TEACHING
Graduate Courses
Qualitative Research Methods
Qualitative approaches to research, conceptualizations of problems, questions, and methodologies for the field of communication. Emphasis on, interpretive, feminist, critical, and cultural approaches. Introduction to methodological specialties of departmental faculty. Required of all Communication graduate students.
Techno Imaginaries & the Global South
Combines close examinations of primary sources from film, literature, art, etc. with theoretical readings on temporality, globalization, (post/de) colonialism, social construction of technology, among others to interrogate how ideas and ideologies about technological artifacts are integral to dreaming up futures. Primary focus is on people and places outside the United States and Western Europe, particularly postcolonial Africa and Asia.
Undergraduate Courses
Communication, Technology, and Work
This course examines the different ways that communication and digital technologies are shaping notions of work and labor.

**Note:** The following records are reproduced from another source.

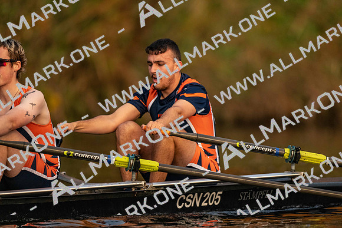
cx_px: 171
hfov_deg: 3.4
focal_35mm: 600
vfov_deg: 2.3
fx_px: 5701
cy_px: 114
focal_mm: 600
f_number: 4
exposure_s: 1/2500
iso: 3200
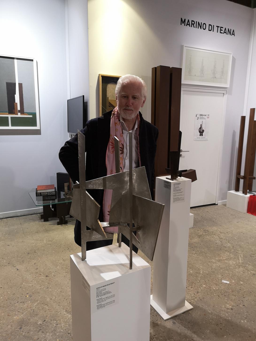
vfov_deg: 65.3
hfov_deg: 51.4
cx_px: 128
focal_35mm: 27
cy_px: 170
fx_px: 266
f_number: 1.8
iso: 200
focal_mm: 3.95
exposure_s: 1/100
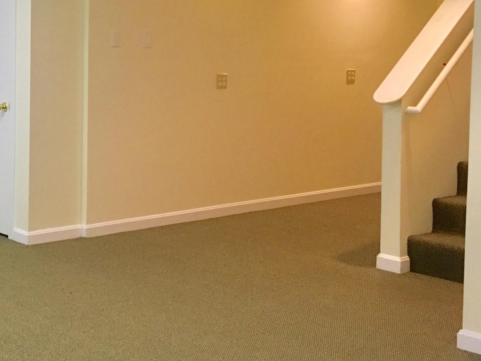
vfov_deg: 23.9
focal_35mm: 61
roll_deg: -1.4
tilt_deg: -3.9
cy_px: 105
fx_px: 848
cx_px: -21
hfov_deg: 29.2
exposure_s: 1/30
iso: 125
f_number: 2.2
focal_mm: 4.15
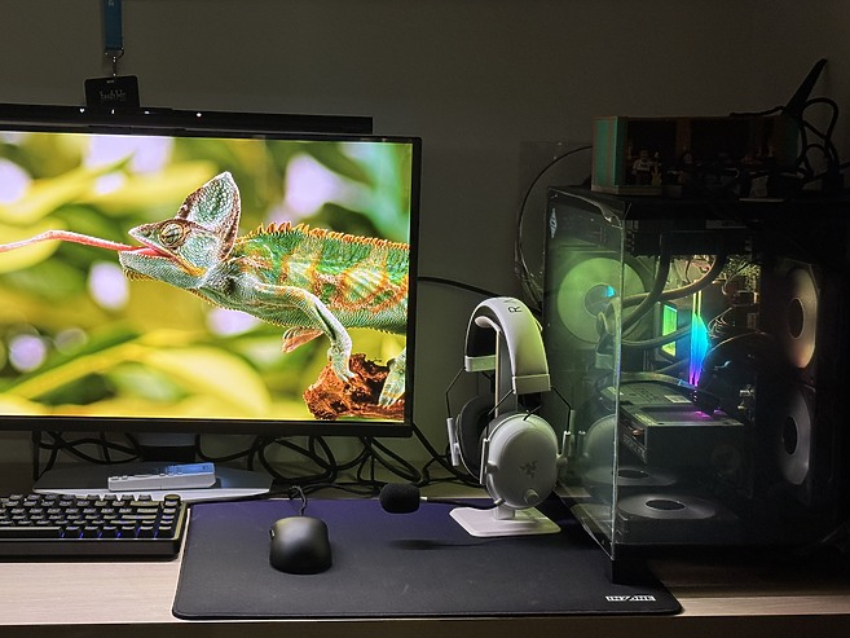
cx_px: 349
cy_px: 328
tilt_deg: -7.9
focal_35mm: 57
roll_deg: -0.4
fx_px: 1400
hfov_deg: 33.7
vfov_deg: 25.7
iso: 250
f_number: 1.78
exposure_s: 1/60
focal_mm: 6.76
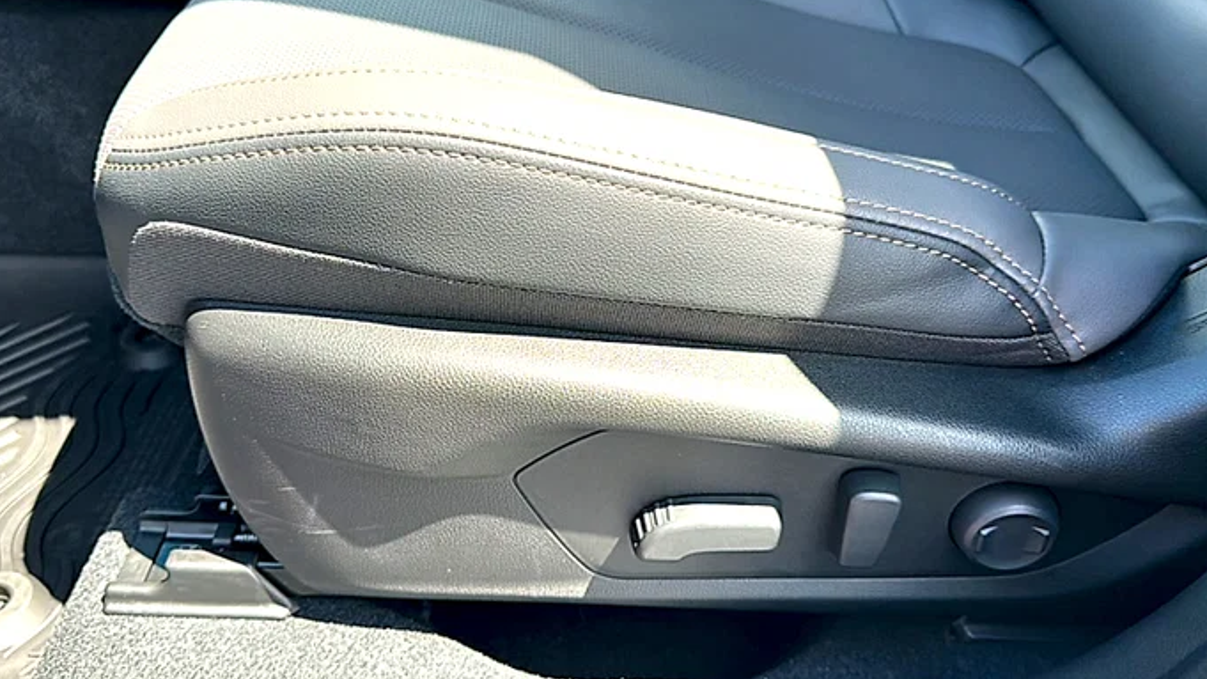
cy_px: 300
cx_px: 613
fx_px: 896
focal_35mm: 28
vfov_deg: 41.4
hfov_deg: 67.9
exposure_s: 1/467
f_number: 1.78
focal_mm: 6.86
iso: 100
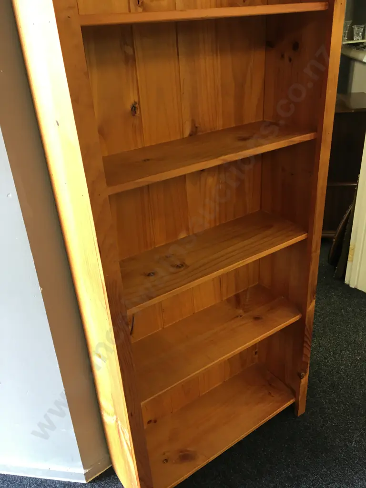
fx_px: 409
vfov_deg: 61.7
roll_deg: +1.5
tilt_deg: -26.0
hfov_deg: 48.2
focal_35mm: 29
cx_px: 183
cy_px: 244
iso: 50
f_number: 2.2
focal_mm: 4.15
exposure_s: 1/17
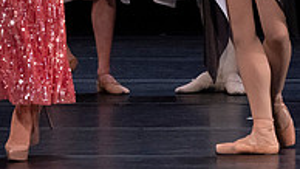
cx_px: 63
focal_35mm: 1251
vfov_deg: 1.0
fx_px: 9949
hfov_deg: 1.7
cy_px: -106
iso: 12800
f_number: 14
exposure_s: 1/320
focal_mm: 400
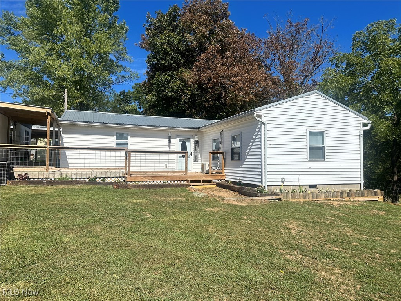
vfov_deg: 56.8
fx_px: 278
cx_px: 200
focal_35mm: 24
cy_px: 150
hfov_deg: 71.6
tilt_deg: +3.2
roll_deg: -0.3
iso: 80
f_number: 1.78
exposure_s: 1/8197
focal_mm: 6.86
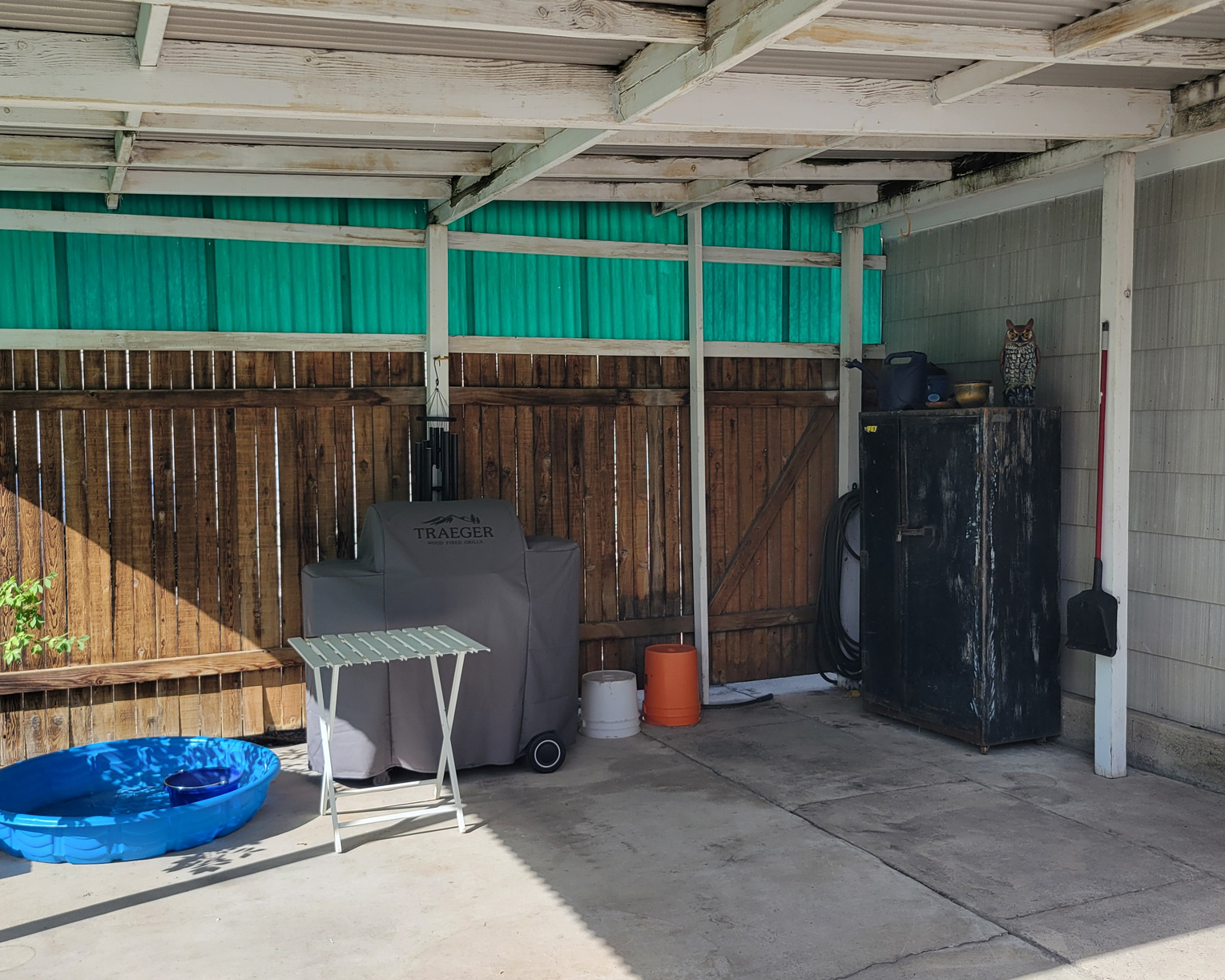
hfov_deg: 52.8
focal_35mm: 34
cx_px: 652
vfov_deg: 43.4
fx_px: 1233
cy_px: 490
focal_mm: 5.4
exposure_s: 1/1047
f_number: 1.8
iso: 40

Students engage with ongoing debates on topics such as the sharing economy, micro-work , micro-celebrity, tech entrepreneurship both in Silicon Valley and other parts of the world, as well as the work that goes into making popular consumer technologies like the iPhone.
Global Media Flows
From Hollywood to Bollywood, Korean Dramas to Netflix Originals, media finds transnational and diasporic audiences around the world and are remade, re-used, and remixed. This course unpacks theories of globalization and other processes facilitating the cross-border flow of various media. Case studies and assignments focus on the production, distribution, and reception of entertainment media from different parts of the world.